5. Know Your Lifestyle and Make Room for Fun in Your Regular Expense.

A budget is a tool that helps in achieving financial goals, but the tool can only do what you tell it to do. Setting goals too high or too low can make a budget too strenuous to keep up with. Always be realistic yet don`t miss out on the fun part of life and know your lifestyle not to compromise on comfort. Otherwise, the whole purpose of a budget is made null and void.

Create a budget that suits your style of living and income not based on your dreams or your friend`s way of living.

Talk with your friends or your partner about the plans you want to budget for. When the time comes for a vacation or a weekend getaway, you’ll know exactly how much you have available to spend

6. Set aside a Sinking Fund for Irregular Expenses 

“Sinking fund” is a term taken from the book of investment, where the fund is allocated to pay off debts or bonds.

For a common man or an individual saver, a sinking fund is where money is set aside every month to cover future but definite expenses.

You can treat this as a separate savings goal in your budget.

Here is a list of irregular expenses.

  • Insurance payments
  • Home repairs
  • Broken tech replacements
  • Annual subscriptions (Amazon Prime or Netflix)
  • School tuition and fees
  • Holiday shopping
  • Membership dues
  • Vacations
  • Holiday gifts
  • A kitchen remodel
  • Medical or dental expenses
  • A wedding
  • A new car
  • Estimated taxes
  • Donations to charity

7. Never Neglect Emergency

Even if you budget all your regular expenses carefully and fail to make room for emergency expenses, it can turn out to be a disastrous budget. Always consider unexpected expenses or emergency medical expenses, otherwise, there is the probability of increasing debt.

Create an emergency fund amounting to at least six months` worth of living expenses. You can start taking out a small portion of your salary every month and transfer it into an emergency fund, this strategy of budgeting is called the envelope system which is mentioned in the later part of the article. This will always come in handy if you were to lose a job, repair your home, or during any sort of health emergency.

8. Strategize your budget

Make sure you customize your budget to your income and expenses to avoid feeling overburdened.

Here are a few budgeting strategies that account for budgetary planning.

A.  50/30/20 budget plan:

50/30/20 budget plan which directs 50% of your income toward expenses, 30% toward spending, and 20% toward savings.

B. Zero-based budgeting:

Zero-based budgeting refers to allocating every rupee of your income toward expenses and financial goals like saving and debt repayment.

C. Pay yourself first:

If you struggle to save money for your future then “paying yourself first” say for EMIs, can come in handy.

(Problems and tasks)
#1 Answer these questions using the budgeting text:
(a) How many months of living expenses should an emergency fund cover?
(b) Under the 50/30/20 budget plan, what share of income goes toward savings?
(c) According to the text, where was the term "sinking fund" taken from?
#2 Give the headings of all the numbered sections in the budgeting text, with their numbers.
#3 Reproduce the budgeting text from "Here are a few" up to and including "come in handy.".

(Supplied records)
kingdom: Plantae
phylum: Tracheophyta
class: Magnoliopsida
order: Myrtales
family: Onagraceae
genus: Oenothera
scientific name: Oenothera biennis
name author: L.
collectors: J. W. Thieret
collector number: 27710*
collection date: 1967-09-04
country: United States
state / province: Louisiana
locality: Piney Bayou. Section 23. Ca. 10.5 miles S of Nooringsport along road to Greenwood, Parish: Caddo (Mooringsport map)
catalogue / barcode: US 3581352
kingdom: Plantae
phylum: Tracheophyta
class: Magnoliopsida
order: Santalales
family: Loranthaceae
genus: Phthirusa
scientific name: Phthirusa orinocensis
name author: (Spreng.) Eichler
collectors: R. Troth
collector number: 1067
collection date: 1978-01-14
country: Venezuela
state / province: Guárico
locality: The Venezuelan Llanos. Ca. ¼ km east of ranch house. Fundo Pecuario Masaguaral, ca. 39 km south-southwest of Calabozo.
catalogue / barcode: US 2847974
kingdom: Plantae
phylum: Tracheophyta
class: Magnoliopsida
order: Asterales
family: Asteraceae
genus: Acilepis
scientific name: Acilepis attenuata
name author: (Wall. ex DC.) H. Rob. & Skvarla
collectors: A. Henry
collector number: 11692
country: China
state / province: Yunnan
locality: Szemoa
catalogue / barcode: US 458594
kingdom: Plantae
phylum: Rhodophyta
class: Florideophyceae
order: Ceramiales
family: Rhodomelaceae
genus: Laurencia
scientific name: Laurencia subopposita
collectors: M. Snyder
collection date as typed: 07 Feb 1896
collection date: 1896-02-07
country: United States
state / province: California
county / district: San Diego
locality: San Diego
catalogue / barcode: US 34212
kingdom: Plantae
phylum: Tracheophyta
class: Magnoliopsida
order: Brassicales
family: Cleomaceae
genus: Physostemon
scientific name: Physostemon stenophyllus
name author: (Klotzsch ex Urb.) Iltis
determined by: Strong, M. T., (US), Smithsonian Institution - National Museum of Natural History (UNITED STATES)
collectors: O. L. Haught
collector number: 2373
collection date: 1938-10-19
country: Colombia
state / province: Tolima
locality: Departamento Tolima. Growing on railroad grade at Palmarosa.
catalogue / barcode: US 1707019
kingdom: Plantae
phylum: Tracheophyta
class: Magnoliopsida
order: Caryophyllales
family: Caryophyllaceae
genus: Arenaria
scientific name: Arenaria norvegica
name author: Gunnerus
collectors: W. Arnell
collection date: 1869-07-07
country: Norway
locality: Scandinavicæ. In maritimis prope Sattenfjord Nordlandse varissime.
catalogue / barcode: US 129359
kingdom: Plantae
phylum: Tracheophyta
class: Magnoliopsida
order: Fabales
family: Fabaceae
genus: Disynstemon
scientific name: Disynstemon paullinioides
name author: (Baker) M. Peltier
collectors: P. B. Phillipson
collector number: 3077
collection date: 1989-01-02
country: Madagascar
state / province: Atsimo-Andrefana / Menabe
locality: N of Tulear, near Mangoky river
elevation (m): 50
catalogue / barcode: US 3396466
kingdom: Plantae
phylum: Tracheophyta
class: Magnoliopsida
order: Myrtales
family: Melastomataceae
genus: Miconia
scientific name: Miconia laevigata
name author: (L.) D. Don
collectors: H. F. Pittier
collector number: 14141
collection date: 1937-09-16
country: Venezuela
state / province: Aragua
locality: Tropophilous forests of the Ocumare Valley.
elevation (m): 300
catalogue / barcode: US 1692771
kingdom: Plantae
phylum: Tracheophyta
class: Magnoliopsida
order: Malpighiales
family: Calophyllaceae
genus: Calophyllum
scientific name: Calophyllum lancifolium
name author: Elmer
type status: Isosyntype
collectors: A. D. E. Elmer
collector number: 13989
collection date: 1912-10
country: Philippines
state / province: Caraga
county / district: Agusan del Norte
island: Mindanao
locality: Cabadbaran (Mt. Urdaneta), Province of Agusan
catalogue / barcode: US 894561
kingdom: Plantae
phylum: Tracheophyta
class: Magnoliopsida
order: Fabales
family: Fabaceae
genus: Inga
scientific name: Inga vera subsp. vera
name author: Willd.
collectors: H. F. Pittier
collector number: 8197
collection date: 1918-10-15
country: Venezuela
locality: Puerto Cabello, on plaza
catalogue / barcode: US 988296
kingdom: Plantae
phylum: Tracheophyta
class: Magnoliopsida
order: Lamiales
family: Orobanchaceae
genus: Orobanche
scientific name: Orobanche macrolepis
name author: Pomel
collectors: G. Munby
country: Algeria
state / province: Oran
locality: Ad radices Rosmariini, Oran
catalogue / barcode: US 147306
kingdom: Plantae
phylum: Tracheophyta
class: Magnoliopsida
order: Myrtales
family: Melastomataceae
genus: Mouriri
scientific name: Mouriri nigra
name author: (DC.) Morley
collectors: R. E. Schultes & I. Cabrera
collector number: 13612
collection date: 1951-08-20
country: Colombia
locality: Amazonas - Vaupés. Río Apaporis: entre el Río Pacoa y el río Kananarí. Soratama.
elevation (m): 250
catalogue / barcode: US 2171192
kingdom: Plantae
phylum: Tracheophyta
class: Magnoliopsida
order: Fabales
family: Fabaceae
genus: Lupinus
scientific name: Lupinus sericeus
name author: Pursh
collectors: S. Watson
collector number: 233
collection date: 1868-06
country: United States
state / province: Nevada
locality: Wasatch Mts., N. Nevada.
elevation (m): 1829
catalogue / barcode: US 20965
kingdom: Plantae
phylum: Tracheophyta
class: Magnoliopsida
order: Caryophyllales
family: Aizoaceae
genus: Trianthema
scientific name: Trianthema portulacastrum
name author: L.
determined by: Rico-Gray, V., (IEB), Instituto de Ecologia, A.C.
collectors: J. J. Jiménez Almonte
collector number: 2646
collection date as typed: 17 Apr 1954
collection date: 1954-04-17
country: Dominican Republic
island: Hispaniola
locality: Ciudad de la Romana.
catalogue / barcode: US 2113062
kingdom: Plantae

(Solutions for each task)
#1
(a) At least six months' worth of living expenses.
(b) 20%.
(c) From the book of investment, where the fund is allocated to pay off debts or bonds.

#2
5. Know Your Lifestyle and Make Room for Fun in Your Regular Expense.
6. Set aside a Sinking Fund for Irregular Expenses
7. Never Neglect Emergency
8. Strategize your budget

#3
Here are a few budgeting strategies that account for budgetary planning.

A.  50/30/20 budget plan:

50/30/20 budget plan which directs 50% of your income toward expenses, 30% toward spending, and 20% toward savings.

B. Zero-based budgeting:

Zero-based budgeting refers to allocating every rupee of your income toward expenses and financial goals like saving and debt repayment.

C. Pay yourself first:

If you struggle to save money for your future then “paying yourself first” say for EMIs, can come in handy.